### TASK BRIEF
Render the rows below as a Markdown table with the columns Line and Content. Number each nonblank line in order, skip the blank lines, and leave the pictures out.

### RECORDS PROVIDED
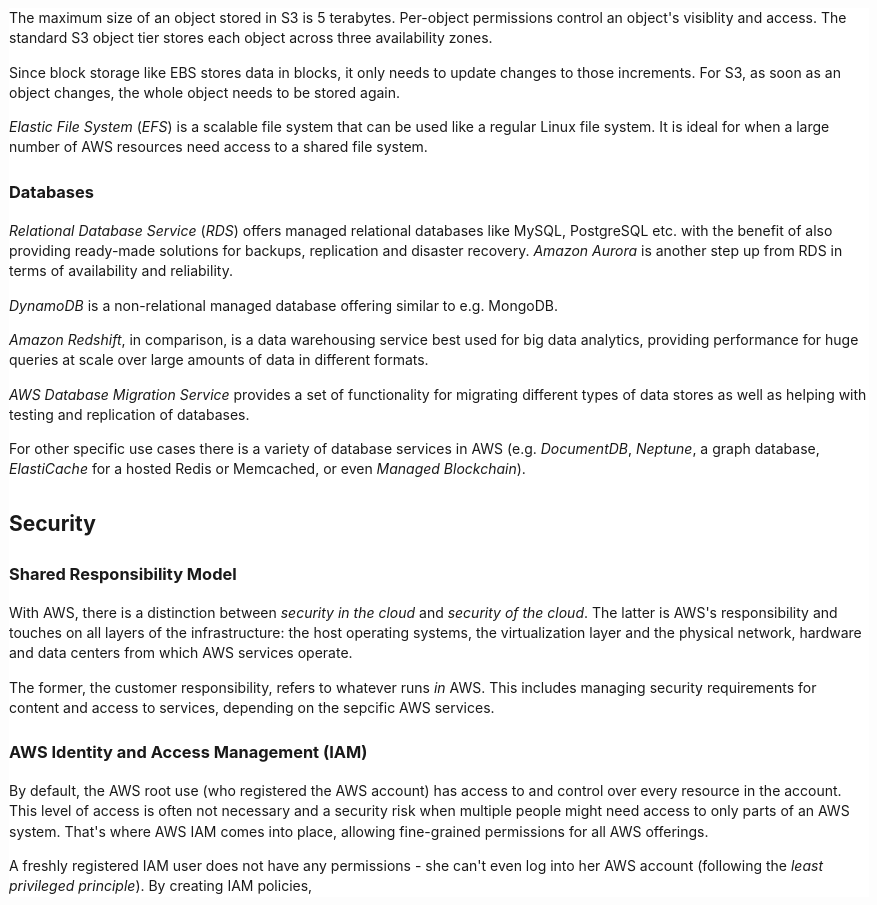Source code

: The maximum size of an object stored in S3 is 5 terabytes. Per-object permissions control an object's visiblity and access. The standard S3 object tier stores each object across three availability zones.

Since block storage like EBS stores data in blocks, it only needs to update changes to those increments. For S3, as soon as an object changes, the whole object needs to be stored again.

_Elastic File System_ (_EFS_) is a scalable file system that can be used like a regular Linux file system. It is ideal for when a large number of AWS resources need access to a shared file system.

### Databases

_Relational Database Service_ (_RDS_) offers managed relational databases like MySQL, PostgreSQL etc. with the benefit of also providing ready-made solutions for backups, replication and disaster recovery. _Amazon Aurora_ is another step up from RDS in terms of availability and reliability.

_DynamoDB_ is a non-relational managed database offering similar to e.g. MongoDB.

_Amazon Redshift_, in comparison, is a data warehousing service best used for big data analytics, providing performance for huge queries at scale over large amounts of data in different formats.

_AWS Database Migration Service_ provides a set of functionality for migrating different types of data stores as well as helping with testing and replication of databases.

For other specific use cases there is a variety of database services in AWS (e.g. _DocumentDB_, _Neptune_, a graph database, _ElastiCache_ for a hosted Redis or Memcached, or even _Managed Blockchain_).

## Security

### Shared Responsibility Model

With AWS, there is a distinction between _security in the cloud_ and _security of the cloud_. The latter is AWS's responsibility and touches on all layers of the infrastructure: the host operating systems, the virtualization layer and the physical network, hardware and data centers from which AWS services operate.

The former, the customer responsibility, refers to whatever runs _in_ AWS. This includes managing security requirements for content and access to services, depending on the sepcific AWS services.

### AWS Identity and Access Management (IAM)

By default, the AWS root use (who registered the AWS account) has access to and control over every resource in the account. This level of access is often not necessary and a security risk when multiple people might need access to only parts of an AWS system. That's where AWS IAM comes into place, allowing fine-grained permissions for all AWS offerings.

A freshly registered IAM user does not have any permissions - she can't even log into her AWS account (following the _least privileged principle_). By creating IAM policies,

### RESULT
| Line | Content |
|---|---|
| 1 | Source code |
| 2 | : The maximum size of an object stored in S3 is 5 terabytes. Per-object permissions control an object's visiblity and access. The standard S3 object tier stores each object across three availability zones. |
| 3 | Since block storage like EBS stores data in blocks, it only needs to update changes to those increments. For S3, as soon as an object changes, the whole object needs to be stored again. |
| 4 | _Elastic File System_ (_EFS_) is a scalable file system that can be used like a regular Linux file system. It is ideal for when a large number of AWS resources need access to a shared file system. |
| 5 | ### Databases |
| 6 | _Relational Database Service_ (_RDS_) offers managed relational databases like MySQL, PostgreSQL etc. with the benefit of also providing ready-made solutions for backups, replication and disaster recovery. _Amazon Aurora_ is another step up from RDS in terms of availability and reliability. |
| 7 | _DynamoDB_ is a non-relational managed database offering similar to e.g. MongoDB. |
| 8 | _Amazon Redshift_, in comparison, is a data warehousing service best used for big data analytics, providing performance for huge queries at scale over large amounts of data in different formats. |
| 9 | _AWS Database Migration Service_ provides a set of functionality for migrating different types of data stores as well as helping with testing and replication of databases. |
| 10 | For other specific use cases there is a variety of database services in AWS (e.g. _DocumentDB_, _Neptune_, a graph database, _ElastiCache_ for a hosted Redis or Memcached, or even _Managed Blockchain_). |
| 11 | ## Security |
| 12 | ### Shared Responsibility Model |
| 13 | With AWS, there is a distinction between _security in the cloud_ and _security of the cloud_. The latter is AWS's responsibility and touches on all layers of the infrastructure: the host operating systems, the virtualization layer and the physical network, hardware and data centers from which AWS services operate. |
| 14 | The former, the customer responsibility, refers to whatever runs _in_ AWS. This includes managing security requirements for content and access to services, depending on the sepcific AWS services. |
| 15 | ### AWS Identity and Access Management (IAM) |
| 16 | By default, the AWS root use (who registered the AWS account) has access to and control over every resource in the account. This level of access is often not necessary and a security risk when multiple people might need access to only parts of an AWS system. That's where AWS IAM comes into place, allowing fine-grained permissions for all AWS offerings. |
| 17 | A freshly registered IAM user does not have any permissions - she can't even log into her AWS account (following the _least privileged principle_). By creating IAM policies, |